StateFul set in OpenShift is used to control sequence of starting and stopping pods in a service and provide predictable network identity for pods.

Part 4 Operations and security

9 Authentication and resource access

OpenShift uses balanced approach between self-service and security.

OpenShift has Limit-range resource constraints for: pods, containers, images, image streams, persistent volume claims.

Limits are also possible on project level.

It is possible also to use cgroups to limit resources.

10 Networking

OpenShift creates Pod network.

oc get hostsubnet

OpenShift uses Open vSwitch (OVS): www.openvswitch.org.

Physical Interfaces in Node: lo, eth0

Virtual bridge: br0

Virtual interfaces, which are connected to br0: vethXXX , tun0, vxlan_sys.

VXLAN is overlay network between all nodes in cluster.

TUNnel mimics functionality of physical interface.

Pod outside cluster communication: Pod (eth0) => vethXXX => br0 => tun0 => Server Outside.

Pod inside cluster communication: Pod (eth0) => vethXXX => br0 => vxlan_sys => Node in Cluster.

HAProxy is used for traffice inside of the cluster. HAProxy pod is running in OpenShift project default.

Configuration of HAProxy is updated automatically by OpenShift, when pods are created.

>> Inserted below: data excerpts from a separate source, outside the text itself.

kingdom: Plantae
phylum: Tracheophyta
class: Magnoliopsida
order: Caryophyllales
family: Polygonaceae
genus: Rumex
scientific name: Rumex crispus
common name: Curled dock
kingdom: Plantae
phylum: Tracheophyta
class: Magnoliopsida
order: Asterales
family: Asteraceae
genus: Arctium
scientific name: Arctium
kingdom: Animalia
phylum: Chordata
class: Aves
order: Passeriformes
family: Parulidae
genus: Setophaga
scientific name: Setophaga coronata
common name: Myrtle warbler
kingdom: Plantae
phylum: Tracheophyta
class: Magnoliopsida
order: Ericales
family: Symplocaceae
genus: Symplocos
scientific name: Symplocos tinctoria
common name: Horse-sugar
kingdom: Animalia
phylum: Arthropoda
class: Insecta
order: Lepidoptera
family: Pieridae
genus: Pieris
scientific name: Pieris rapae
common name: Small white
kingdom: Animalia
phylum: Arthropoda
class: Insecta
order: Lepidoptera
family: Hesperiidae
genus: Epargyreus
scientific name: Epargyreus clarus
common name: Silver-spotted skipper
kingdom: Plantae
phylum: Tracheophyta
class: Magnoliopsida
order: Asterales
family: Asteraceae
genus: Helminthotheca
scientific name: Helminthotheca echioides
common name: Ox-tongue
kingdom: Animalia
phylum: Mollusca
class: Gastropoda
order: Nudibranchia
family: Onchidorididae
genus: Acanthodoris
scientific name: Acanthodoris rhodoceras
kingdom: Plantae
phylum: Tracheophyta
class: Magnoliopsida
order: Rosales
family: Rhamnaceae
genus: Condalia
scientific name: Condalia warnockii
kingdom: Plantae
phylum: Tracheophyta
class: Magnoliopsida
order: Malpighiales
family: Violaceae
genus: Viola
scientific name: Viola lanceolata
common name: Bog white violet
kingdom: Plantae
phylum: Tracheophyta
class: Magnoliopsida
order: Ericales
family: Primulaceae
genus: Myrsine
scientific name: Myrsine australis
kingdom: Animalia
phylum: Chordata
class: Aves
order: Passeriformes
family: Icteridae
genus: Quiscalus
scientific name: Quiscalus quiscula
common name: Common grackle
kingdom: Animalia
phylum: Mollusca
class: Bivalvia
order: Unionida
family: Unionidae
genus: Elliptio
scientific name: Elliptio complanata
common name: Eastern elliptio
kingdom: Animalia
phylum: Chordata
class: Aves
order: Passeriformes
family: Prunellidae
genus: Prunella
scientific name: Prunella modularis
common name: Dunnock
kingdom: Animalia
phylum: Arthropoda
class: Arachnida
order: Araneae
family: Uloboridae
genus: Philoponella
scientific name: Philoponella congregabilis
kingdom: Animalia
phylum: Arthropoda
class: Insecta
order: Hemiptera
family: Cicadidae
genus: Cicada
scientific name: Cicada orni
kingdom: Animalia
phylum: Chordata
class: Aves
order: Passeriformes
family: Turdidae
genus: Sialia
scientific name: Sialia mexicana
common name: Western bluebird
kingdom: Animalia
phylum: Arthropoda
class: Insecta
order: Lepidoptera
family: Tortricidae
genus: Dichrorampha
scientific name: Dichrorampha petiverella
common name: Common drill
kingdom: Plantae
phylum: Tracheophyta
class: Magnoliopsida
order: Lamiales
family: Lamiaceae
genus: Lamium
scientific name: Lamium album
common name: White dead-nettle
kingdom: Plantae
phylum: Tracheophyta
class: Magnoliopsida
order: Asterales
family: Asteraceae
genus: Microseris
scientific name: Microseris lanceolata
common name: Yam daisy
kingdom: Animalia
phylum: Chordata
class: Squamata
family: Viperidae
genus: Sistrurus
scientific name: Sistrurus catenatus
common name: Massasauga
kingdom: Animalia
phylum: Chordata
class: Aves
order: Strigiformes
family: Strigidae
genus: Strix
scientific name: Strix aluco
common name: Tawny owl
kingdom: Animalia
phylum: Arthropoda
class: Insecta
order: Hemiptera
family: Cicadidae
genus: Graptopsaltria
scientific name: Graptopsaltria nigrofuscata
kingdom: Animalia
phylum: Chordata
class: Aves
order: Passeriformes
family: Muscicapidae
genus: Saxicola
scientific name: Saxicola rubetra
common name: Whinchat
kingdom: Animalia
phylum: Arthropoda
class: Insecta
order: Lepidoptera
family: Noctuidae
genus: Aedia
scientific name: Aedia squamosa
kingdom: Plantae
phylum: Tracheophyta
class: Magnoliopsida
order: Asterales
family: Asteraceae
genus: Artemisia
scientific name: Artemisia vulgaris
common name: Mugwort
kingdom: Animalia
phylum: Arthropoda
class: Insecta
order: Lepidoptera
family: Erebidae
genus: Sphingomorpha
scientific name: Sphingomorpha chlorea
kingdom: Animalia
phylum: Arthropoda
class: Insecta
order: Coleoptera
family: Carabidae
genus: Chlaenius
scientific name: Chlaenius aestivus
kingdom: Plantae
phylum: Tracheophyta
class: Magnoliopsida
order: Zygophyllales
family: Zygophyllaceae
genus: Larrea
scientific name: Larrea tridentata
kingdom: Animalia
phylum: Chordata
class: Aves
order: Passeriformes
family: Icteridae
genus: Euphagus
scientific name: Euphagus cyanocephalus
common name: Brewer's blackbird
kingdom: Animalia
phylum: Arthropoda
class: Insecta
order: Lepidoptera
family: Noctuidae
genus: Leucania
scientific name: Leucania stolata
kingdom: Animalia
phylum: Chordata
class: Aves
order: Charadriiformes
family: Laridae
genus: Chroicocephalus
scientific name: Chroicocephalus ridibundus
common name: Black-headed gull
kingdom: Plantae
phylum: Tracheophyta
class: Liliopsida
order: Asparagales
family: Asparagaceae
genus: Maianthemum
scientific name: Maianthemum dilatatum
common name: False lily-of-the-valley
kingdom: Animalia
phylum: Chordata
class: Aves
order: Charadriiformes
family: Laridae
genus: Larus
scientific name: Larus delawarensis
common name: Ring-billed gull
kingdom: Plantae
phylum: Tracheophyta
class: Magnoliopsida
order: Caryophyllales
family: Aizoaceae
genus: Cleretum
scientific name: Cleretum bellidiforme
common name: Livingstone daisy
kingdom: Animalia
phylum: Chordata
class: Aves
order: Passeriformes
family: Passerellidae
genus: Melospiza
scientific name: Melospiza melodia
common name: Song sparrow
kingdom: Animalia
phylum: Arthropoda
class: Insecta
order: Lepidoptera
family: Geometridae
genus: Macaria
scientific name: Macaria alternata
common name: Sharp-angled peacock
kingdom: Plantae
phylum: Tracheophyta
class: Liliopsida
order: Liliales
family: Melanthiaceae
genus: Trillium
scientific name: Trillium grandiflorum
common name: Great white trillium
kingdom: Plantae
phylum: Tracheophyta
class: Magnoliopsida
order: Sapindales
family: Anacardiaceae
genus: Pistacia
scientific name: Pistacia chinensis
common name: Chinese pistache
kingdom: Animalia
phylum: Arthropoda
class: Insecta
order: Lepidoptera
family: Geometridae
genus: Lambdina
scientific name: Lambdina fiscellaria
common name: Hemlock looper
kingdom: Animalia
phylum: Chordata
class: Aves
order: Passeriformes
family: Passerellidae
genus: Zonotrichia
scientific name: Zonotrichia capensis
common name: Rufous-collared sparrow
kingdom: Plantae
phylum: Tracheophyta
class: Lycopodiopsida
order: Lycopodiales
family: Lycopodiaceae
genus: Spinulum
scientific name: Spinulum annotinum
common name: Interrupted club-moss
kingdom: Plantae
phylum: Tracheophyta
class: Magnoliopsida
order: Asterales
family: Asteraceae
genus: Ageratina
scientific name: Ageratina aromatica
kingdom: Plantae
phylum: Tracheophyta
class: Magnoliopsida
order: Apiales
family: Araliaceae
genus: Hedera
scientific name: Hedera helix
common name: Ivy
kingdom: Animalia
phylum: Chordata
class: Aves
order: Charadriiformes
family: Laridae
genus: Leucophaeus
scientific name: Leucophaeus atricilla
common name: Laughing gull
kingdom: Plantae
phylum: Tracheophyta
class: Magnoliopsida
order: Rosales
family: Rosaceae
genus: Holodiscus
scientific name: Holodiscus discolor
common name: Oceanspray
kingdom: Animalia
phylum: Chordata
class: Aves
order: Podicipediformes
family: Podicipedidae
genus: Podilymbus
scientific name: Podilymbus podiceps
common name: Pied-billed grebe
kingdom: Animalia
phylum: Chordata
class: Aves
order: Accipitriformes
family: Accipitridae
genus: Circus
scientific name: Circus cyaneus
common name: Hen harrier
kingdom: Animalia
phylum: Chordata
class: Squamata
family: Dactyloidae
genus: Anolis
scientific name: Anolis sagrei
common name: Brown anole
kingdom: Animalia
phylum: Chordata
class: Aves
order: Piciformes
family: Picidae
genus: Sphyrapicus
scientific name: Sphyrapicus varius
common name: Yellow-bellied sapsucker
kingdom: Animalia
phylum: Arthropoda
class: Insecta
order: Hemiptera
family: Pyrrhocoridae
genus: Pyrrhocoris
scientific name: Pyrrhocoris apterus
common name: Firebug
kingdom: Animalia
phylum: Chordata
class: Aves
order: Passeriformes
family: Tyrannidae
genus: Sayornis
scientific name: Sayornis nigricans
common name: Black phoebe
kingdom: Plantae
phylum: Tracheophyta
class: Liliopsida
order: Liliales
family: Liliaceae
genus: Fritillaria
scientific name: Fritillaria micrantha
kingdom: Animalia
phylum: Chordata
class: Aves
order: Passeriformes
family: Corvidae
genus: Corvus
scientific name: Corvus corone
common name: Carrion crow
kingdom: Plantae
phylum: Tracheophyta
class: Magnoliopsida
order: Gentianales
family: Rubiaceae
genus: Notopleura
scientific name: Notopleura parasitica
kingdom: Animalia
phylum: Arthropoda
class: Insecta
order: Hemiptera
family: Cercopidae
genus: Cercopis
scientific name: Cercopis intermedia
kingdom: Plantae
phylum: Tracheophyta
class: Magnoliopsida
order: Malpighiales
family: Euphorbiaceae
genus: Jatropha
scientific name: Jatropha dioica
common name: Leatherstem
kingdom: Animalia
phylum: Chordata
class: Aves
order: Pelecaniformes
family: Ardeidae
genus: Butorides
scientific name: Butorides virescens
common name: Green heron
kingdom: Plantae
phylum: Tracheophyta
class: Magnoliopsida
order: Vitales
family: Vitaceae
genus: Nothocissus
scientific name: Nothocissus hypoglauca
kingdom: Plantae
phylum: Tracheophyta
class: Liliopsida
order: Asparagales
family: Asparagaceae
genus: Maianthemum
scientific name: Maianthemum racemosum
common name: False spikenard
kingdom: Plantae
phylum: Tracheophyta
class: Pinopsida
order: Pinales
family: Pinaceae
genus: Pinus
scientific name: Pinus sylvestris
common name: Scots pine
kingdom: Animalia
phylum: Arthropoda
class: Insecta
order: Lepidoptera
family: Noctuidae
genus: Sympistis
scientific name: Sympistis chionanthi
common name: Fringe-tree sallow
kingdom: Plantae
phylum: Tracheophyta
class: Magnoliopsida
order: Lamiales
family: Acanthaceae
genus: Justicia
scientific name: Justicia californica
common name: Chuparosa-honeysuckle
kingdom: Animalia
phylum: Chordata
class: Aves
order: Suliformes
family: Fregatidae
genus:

OpenShift OVS configuartion: ovs-subnet (flat network for whole cluster), ovs-multitenant (isolated network per project), ovs-networkpolicy (network with complex rules).

11 Security

Each pod is assigned a security context that includes information about its capabilities
on the host.

SELinux

Scanning container images. OpenShift uses www.open-scap.org.

Annotating images with security information.